■ Request: The lines to repeat are those below from the one containing "51 Blakeley Rd" down to the one containing "enhance news coverage", both included; reproduce them exactly and nothing else.

■ The data:
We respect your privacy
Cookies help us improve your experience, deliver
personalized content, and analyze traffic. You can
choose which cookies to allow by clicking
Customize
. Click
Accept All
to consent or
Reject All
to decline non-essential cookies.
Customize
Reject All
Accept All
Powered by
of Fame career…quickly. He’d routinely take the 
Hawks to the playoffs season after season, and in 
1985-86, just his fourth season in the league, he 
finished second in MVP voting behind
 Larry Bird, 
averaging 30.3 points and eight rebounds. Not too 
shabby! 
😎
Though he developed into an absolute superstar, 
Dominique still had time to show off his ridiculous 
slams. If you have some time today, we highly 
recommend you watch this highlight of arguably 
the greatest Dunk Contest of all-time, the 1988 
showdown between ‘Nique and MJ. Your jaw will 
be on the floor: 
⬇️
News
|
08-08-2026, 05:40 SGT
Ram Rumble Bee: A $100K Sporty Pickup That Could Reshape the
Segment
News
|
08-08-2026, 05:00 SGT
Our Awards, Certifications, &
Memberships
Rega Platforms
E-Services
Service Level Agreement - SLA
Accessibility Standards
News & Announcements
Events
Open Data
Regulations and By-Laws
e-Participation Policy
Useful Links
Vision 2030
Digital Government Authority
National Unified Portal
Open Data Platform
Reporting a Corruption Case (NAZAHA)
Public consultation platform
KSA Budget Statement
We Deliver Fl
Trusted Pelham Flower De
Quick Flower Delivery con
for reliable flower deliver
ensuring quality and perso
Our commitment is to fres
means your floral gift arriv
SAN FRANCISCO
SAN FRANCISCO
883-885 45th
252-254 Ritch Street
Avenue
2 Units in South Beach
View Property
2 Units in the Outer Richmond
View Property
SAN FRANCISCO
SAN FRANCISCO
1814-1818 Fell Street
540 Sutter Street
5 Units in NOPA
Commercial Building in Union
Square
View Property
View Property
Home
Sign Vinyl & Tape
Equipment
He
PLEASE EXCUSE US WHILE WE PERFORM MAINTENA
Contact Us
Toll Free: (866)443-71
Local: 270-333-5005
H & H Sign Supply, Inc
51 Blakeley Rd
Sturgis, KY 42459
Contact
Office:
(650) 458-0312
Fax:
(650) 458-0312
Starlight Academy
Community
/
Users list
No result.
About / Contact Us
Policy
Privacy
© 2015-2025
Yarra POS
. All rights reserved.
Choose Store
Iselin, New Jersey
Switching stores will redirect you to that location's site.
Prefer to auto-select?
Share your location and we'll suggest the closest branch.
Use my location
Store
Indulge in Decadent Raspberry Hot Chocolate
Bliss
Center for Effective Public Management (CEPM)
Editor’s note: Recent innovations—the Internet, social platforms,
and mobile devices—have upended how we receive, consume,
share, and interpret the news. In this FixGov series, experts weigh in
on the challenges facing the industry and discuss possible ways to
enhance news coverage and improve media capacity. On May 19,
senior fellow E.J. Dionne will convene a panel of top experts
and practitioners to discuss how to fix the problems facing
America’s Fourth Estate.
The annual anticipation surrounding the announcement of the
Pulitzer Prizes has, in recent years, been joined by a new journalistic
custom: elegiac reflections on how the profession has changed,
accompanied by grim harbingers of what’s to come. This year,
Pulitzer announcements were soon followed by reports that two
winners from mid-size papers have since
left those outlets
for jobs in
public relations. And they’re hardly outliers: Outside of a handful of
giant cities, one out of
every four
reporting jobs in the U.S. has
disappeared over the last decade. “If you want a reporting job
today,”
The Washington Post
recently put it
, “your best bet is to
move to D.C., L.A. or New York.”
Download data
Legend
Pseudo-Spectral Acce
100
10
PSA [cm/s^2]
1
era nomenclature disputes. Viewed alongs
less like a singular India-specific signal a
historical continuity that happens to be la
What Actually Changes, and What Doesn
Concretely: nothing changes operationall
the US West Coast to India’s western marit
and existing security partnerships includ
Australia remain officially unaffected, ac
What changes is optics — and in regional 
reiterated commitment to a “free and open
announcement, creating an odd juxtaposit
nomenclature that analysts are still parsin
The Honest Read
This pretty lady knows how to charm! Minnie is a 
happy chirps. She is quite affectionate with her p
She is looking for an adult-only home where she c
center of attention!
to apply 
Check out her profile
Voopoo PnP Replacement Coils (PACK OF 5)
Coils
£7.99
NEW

■ Written reply:
51 Blakeley Rd
Sturgis, KY 42459
Contact
Office:
(650) 458-0312
Fax:
(650) 458-0312
Starlight Academy
Community
/
Users list
No result.
About / Contact Us
Policy
Privacy
© 2015-2025
Yarra POS
. All rights reserved.
Choose Store
Iselin, New Jersey
Switching stores will redirect you to that location's site.
Prefer to auto-select?
Share your location and we'll suggest the closest branch.
Use my location
Store
Indulge in Decadent Raspberry Hot Chocolate
Bliss
Center for Effective Public Management (CEPM)
Editor’s note: Recent innovations—the Internet, social platforms,
and mobile devices—have upended how we receive, consume,
share, and interpret the news. In this FixGov series, experts weigh in
on the challenges facing the industry and discuss possible ways to
enhance news coverage and improve media capacity. On May 19,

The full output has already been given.